L’objectif de Musk est clair: financer et promouvoir les mouvements politiques radicaux prêts à démanteler l’Union européenne au profit d’une Europe des nations affaiblie et divisée. Plus choquant encore, le vice-président américain JD Vance a directement attaqué l’Europe lors de la conférence de Munich sur la sécurité, indiquant que ses véritables ennemis n’étaient pas la Russie ou la Chine, mais les règles de l’UE pour lutter contre les fausses nouvelles et les messages de haine, qui à son avis représenteraient une censure inacceptable. Comme si cela ne suffisait pas, Vance a ouvertement invité les politiciens allemands et européens à collaborer avec les forces d’extrême droite, pour le moment tenues à distance de l’arc constitutionnel.

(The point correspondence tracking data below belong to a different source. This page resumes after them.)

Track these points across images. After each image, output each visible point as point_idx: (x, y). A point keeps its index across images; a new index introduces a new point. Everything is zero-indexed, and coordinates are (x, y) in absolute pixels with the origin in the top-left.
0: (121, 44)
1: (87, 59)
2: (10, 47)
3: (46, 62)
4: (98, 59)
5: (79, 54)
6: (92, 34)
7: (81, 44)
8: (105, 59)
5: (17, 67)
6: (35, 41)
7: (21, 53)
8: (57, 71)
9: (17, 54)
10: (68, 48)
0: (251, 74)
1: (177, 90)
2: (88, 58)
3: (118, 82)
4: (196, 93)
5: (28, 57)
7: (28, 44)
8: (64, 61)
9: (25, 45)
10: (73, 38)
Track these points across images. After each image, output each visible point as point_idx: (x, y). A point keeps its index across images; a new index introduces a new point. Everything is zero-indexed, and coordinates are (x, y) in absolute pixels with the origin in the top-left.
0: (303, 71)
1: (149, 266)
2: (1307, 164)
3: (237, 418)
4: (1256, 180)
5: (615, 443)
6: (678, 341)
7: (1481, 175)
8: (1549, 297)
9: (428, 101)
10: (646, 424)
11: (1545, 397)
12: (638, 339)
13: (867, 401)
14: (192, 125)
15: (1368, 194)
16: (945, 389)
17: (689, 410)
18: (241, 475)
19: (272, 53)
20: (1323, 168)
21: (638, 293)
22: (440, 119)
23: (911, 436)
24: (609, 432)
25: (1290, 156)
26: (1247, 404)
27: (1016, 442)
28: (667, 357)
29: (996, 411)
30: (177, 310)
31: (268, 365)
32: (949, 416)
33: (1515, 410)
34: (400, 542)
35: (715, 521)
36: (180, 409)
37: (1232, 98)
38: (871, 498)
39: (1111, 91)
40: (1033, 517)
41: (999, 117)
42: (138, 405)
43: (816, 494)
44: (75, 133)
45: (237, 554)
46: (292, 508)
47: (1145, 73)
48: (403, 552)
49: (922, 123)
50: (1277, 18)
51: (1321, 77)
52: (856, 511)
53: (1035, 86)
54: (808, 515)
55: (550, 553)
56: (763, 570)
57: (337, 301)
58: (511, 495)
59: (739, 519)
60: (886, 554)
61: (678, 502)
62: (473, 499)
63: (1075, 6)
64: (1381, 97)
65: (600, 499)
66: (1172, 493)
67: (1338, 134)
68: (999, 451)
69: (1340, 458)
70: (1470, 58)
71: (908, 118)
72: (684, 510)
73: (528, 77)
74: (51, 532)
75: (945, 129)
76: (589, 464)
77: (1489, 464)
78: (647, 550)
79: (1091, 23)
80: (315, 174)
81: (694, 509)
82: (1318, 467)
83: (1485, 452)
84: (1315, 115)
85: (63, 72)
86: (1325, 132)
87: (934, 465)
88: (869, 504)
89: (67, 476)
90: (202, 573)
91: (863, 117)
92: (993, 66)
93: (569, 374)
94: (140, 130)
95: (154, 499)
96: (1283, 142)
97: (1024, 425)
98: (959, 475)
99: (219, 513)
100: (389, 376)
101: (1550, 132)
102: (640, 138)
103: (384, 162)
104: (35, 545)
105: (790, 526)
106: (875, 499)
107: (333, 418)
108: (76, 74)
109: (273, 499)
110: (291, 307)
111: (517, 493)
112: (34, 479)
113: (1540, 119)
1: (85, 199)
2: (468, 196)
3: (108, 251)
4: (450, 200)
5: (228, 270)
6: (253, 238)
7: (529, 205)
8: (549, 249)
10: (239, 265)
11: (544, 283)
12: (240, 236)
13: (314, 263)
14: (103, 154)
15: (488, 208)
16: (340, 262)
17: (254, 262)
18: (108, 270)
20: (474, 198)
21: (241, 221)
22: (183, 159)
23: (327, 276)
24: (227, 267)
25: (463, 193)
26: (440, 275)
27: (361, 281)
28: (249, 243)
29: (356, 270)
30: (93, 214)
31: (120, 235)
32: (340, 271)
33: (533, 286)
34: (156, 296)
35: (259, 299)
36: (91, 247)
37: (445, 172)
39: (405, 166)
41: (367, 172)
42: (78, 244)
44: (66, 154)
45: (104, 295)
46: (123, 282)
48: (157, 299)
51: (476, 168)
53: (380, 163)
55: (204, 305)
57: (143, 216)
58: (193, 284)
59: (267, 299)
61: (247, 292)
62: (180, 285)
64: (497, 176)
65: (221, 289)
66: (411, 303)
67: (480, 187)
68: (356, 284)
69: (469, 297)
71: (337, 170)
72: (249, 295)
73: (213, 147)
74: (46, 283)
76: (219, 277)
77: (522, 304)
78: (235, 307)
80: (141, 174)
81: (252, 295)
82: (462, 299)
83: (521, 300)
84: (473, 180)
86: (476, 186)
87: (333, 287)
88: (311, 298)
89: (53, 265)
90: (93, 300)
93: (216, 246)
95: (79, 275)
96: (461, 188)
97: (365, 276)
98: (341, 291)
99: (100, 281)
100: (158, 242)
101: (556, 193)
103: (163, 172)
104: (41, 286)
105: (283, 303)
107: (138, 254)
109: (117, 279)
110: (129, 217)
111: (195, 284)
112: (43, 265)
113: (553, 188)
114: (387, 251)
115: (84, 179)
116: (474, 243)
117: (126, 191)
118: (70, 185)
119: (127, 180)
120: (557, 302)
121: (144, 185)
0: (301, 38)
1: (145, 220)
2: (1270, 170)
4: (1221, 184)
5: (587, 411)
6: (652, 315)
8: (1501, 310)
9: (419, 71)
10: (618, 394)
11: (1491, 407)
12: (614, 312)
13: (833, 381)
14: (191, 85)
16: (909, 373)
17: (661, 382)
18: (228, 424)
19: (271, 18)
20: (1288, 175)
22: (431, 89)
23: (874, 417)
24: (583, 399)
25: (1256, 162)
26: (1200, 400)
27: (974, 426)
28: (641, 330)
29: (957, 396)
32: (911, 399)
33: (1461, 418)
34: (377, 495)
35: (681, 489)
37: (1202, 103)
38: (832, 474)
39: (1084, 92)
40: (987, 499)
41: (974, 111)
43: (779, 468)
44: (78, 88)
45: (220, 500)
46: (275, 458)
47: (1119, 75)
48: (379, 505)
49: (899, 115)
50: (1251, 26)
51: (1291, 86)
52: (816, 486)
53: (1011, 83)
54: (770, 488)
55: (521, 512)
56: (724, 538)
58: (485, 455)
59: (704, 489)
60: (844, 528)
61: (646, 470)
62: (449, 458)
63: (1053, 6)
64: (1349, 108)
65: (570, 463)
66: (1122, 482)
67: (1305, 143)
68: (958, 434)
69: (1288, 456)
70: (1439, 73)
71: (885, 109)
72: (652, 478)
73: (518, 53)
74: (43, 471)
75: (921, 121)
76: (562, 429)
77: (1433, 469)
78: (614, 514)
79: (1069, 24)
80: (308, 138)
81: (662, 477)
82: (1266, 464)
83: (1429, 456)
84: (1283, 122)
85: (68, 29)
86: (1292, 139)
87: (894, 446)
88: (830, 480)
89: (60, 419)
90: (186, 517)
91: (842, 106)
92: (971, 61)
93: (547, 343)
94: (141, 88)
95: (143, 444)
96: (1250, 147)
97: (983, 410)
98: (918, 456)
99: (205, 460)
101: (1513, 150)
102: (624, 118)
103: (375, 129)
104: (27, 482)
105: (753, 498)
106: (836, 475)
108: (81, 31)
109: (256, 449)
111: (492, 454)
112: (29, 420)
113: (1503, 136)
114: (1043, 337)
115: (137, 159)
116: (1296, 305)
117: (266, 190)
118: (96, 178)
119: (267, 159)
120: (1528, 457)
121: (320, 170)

Face à ces très graves dangers et attaques sans précédent, les solutions, heureusement, ne manquent pas: elles sont clairement exposées dans le rapport Letta sur le marché intérieur, le rapport Draghi sur la compétitivité et le rapport Niinistö sur la sécurité. Le message est simple: l’Union doit changer radicalement. Il faut investir dans une industrie européenne de la défense, achever le marché unique des capitaux, financer la transition écologique et numérique et renforcer le soutien militaire à l’Ukraine. Cela doit s’accompagner d’une réforme de l’Union, avec deux priorités: instaurer une autonomie fiscale et améliorer la prise de décision en politique étrangère et de défense, en supprimant le droit de veto des États membres.

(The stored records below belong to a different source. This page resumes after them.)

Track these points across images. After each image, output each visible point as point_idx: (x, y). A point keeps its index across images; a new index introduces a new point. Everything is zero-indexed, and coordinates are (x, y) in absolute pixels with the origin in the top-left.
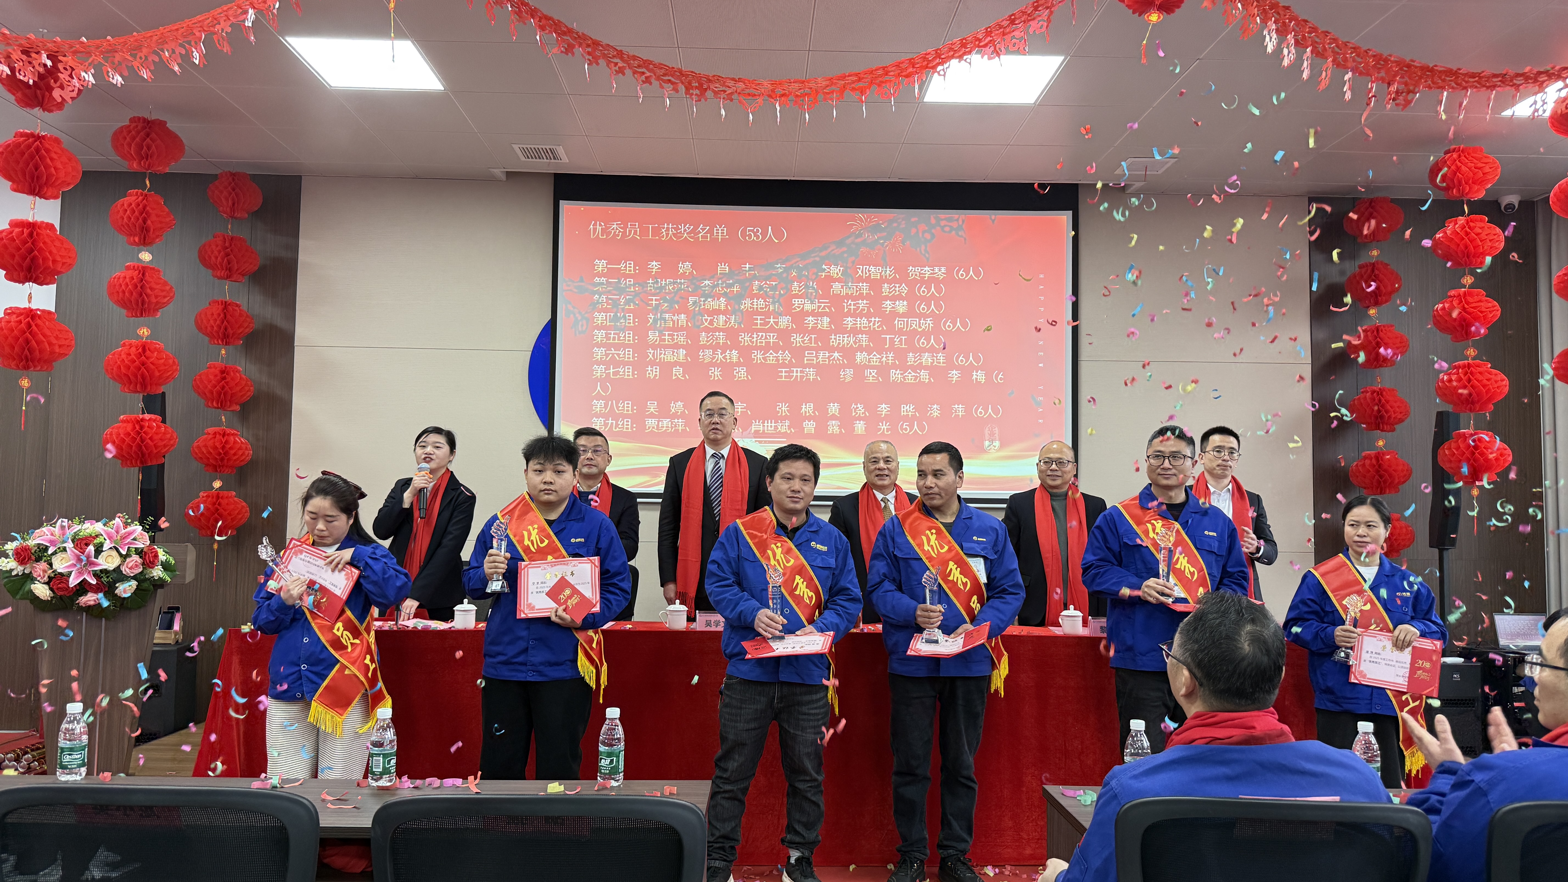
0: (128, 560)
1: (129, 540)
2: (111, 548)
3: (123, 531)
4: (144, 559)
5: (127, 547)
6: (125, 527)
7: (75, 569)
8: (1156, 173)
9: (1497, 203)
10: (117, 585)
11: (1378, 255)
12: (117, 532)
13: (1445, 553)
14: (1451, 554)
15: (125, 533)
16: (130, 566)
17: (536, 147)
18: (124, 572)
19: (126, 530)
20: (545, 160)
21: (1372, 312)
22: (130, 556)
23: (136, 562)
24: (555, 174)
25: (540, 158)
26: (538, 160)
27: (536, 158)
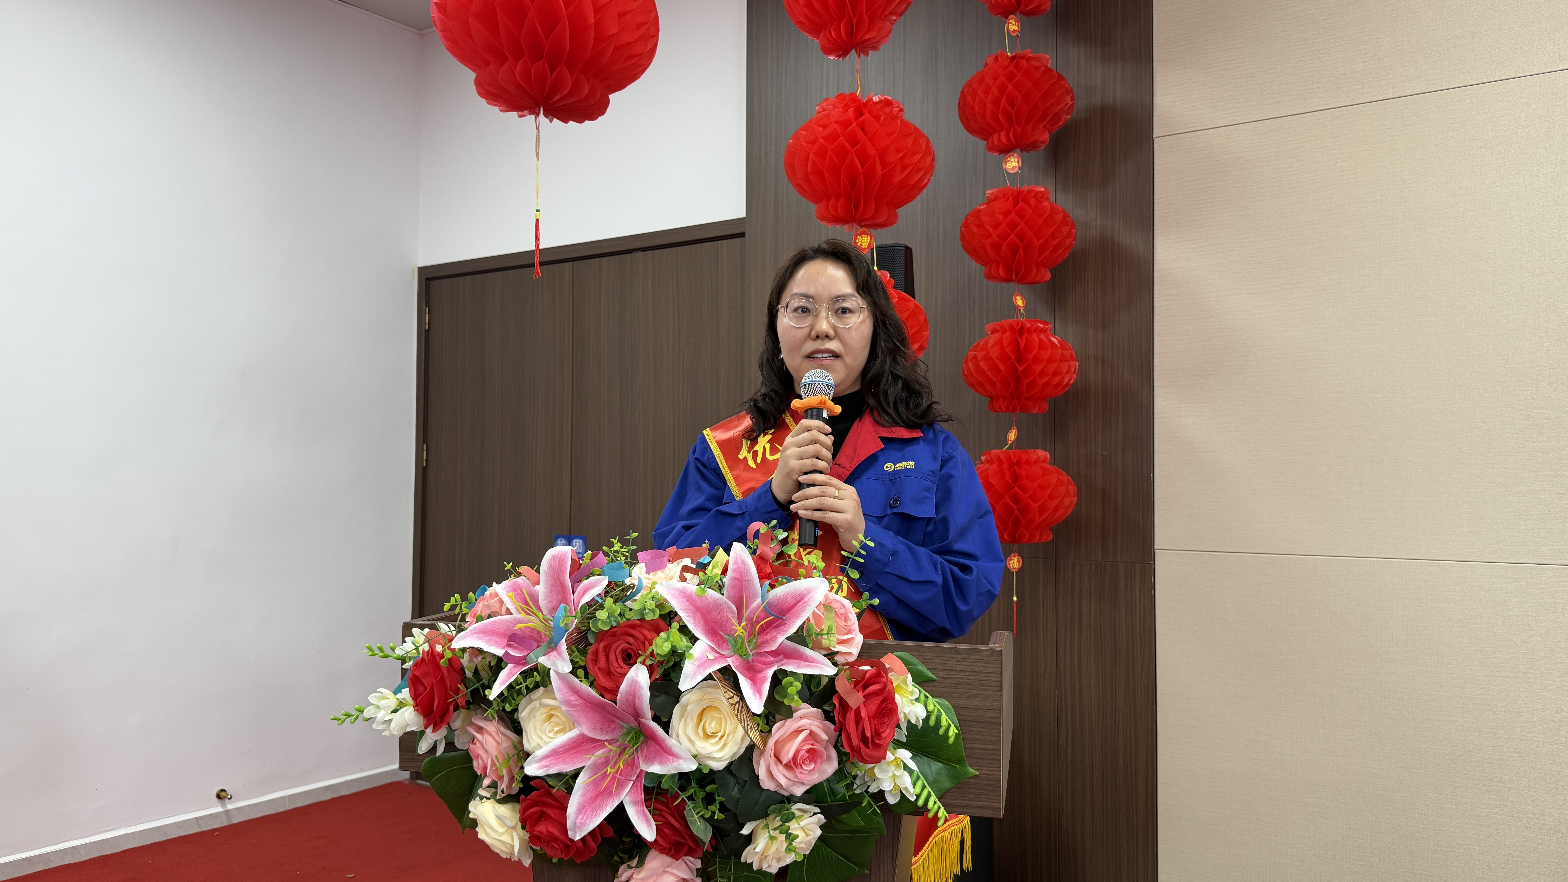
0: (780, 730)
1: (780, 639)
2: (710, 677)
3: (761, 599)
4: (841, 729)
5: (770, 673)
6: (767, 581)
7: (589, 760)
10: (745, 831)
12: (739, 605)
15: (767, 609)
16: (788, 754)
18: (766, 784)
19: (772, 593)
22: (789, 713)
23: (812, 734)
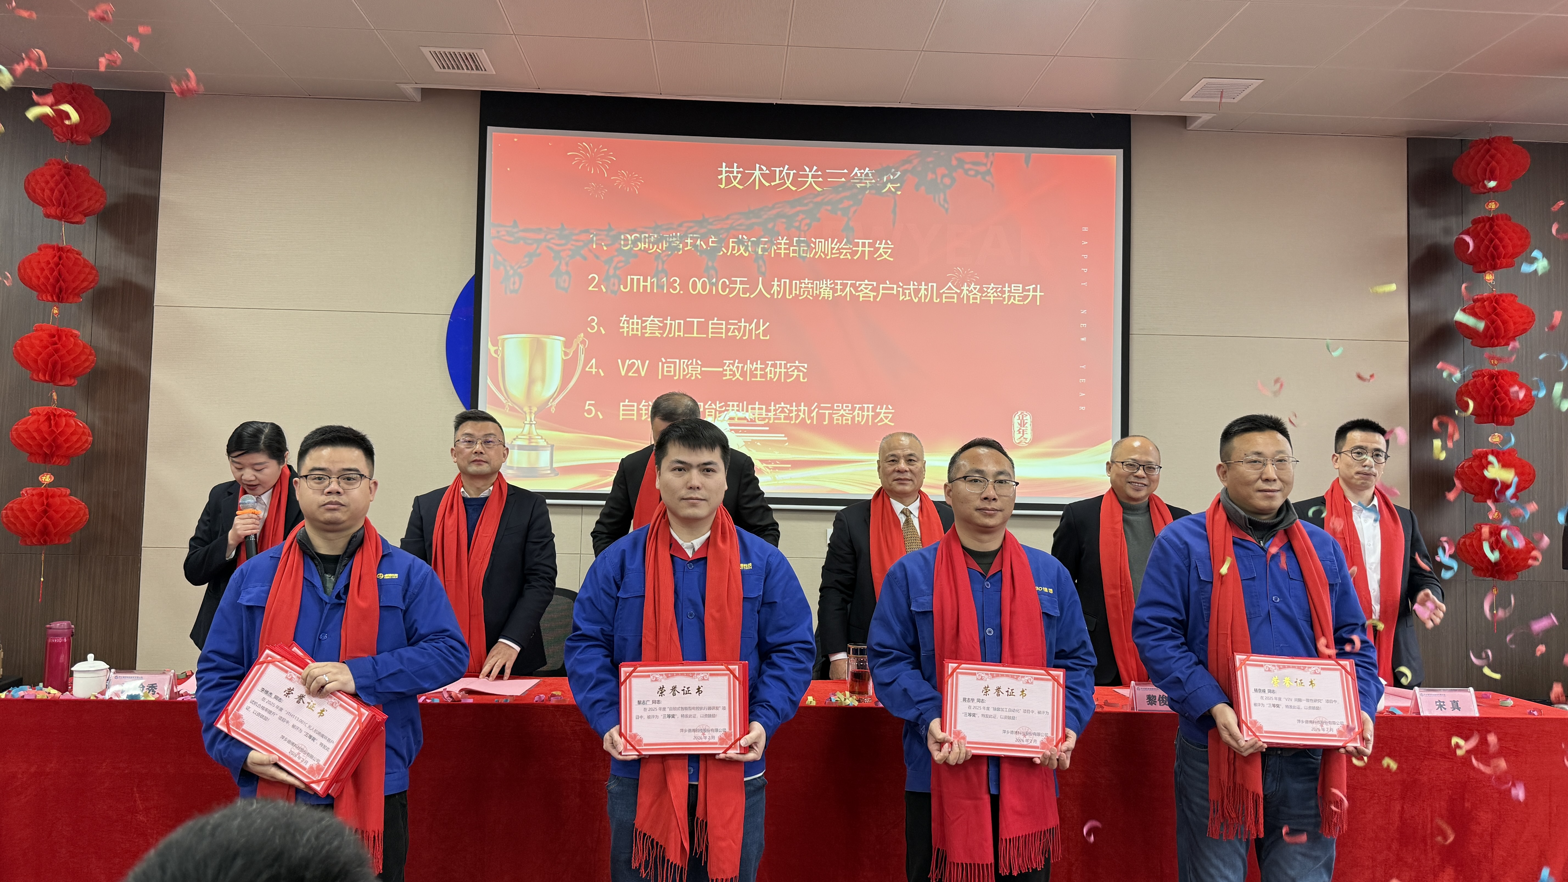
8: (1233, 100)
11: (1496, 209)
17: (451, 51)
20: (465, 71)
21: (1489, 277)
24: (482, 91)
25: (458, 68)
26: (456, 71)
27: (454, 68)
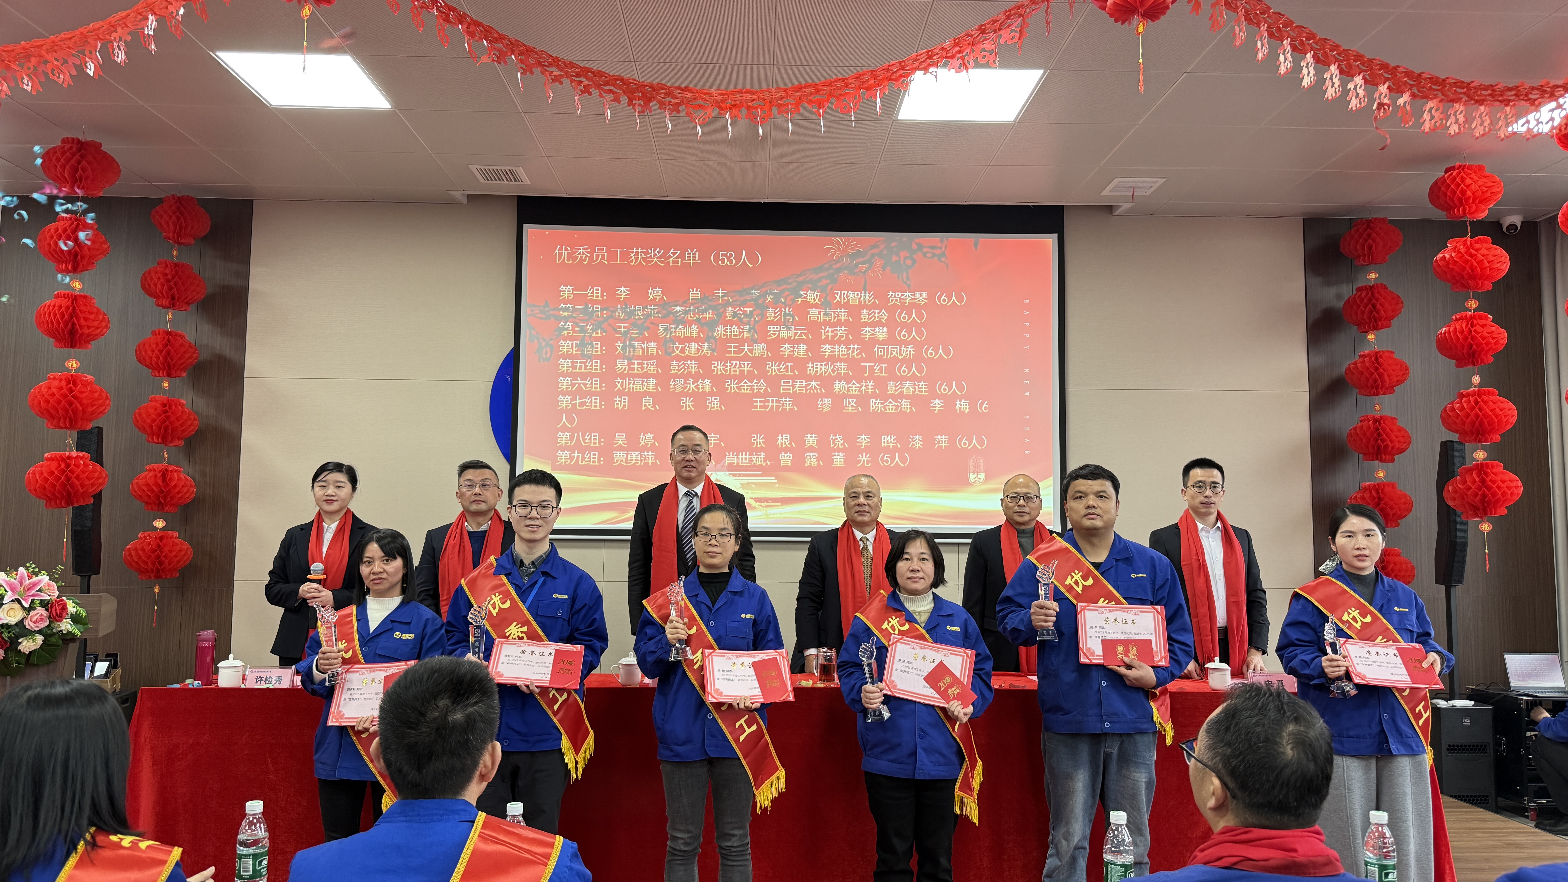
0: (32, 613)
1: (33, 592)
2: (13, 601)
3: (28, 582)
4: (51, 612)
5: (31, 599)
6: (30, 577)
8: (1144, 194)
9: (1498, 224)
10: (20, 641)
11: (1376, 279)
12: (21, 584)
13: (1452, 590)
14: (1458, 591)
15: (30, 584)
16: (34, 619)
17: (495, 168)
18: (27, 627)
19: (31, 580)
20: (506, 182)
21: (1371, 336)
22: (35, 609)
23: (42, 615)
24: (519, 197)
25: (500, 180)
26: (498, 182)
27: (496, 180)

Le véritable enjeu n’est donc pas un manque de solutions, mais la volonté de les mettre en œuvre. Si ces crises ne sont pas l’occasion d’une intégration renforcée, le risque réel est que l’Union européenne se brise, avec certains gouvernements qui céderont aux sirènes de Trump, brisant ainsi le front commun, ou avec le choix d’une approche « pragmatique » qui ne peut que se traduire par une acceptation passive de toutes les demandes de la Maison-Blanche sur les achats de gaz et d’armes, le démantèlement des normes réglementaires de l’UE et, pourquoi pas, le contrôle de facto du Groenland.

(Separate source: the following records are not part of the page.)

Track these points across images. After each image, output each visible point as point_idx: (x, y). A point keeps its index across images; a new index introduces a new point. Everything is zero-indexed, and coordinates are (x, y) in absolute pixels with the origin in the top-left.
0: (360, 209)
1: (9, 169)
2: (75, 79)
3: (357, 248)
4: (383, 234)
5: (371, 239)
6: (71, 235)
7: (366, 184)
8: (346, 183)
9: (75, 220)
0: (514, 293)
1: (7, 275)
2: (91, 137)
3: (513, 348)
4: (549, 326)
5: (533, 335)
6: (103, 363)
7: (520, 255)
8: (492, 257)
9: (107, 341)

En conclusion, rendre l’Europe grande ne signifie pas revenir aux petites patries du passé: le nationalisme n’a jamais été porteur de grandeur, mais, au contraire, il a causé, dans ses conséquences extrêmes, la ruine économique, politique et morale de l’Europe. Si l’on vise la vraie grandeur, il vaut mieux la construire dans le futur: seule une Europe politiquement unie sera capable de survivre et de prospérer dans le nouveau contexte géopolitique, en acquérant la souveraineté que les petits États-nations ne peuvent que se bercer de l’illusion qu’ils ont encore entre leurs mains.